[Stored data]
= = = = =

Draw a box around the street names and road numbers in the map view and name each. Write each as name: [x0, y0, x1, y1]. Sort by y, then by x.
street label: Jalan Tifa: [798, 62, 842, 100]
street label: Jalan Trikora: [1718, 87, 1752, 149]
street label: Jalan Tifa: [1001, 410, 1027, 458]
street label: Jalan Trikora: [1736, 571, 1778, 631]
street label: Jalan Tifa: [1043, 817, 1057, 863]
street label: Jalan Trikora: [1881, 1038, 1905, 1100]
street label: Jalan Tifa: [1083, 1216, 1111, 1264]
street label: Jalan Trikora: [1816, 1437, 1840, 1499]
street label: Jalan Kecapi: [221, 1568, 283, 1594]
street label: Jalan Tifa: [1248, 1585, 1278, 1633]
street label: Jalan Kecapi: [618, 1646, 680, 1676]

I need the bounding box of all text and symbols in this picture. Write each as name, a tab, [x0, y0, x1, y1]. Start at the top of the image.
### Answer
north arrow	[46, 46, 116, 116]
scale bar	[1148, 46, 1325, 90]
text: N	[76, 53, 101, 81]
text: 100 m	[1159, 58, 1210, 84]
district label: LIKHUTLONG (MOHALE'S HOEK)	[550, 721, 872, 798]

= = = = =

* **Problem requirements**: Nothing may be dropped or altered; repeat every record in full.

* **Output below**:
Draw a box around the street names and road numbers in the map view and name each. Write each as name: [x0, y0, x1, y1]. Sort by y, then by x.
street label: Jalan Tifa: [798, 62, 842, 100]
street label: Jalan Trikora: [1718, 87, 1752, 149]
street label: Jalan Tifa: [1001, 410, 1027, 458]
street label: Jalan Trikora: [1736, 571, 1778, 631]
street label: Jalan Tifa: [1043, 817, 1057, 863]
street label: Jalan Trikora: [1881, 1038, 1905, 1100]
street label: Jalan Tifa: [1083, 1216, 1111, 1264]
street label: Jalan Trikora: [1816, 1437, 1840, 1499]
street label: Jalan Kecapi: [221, 1568, 283, 1594]
street label: Jalan Tifa: [1248, 1585, 1278, 1633]
street label: Jalan Kecapi: [618, 1646, 680, 1676]

I need the bounding box of all text and symbols in this picture. Write each as name, a tab, [x0, y0, x1, y1]. Start at the top of the image.
### Answer
north arrow	[46, 46, 116, 116]
scale bar	[1148, 46, 1325, 90]
text: N	[76, 53, 101, 81]
text: 100 m	[1159, 58, 1210, 84]
district label: LIKHUTLONG (MOHALE'S HOEK)	[550, 721, 872, 798]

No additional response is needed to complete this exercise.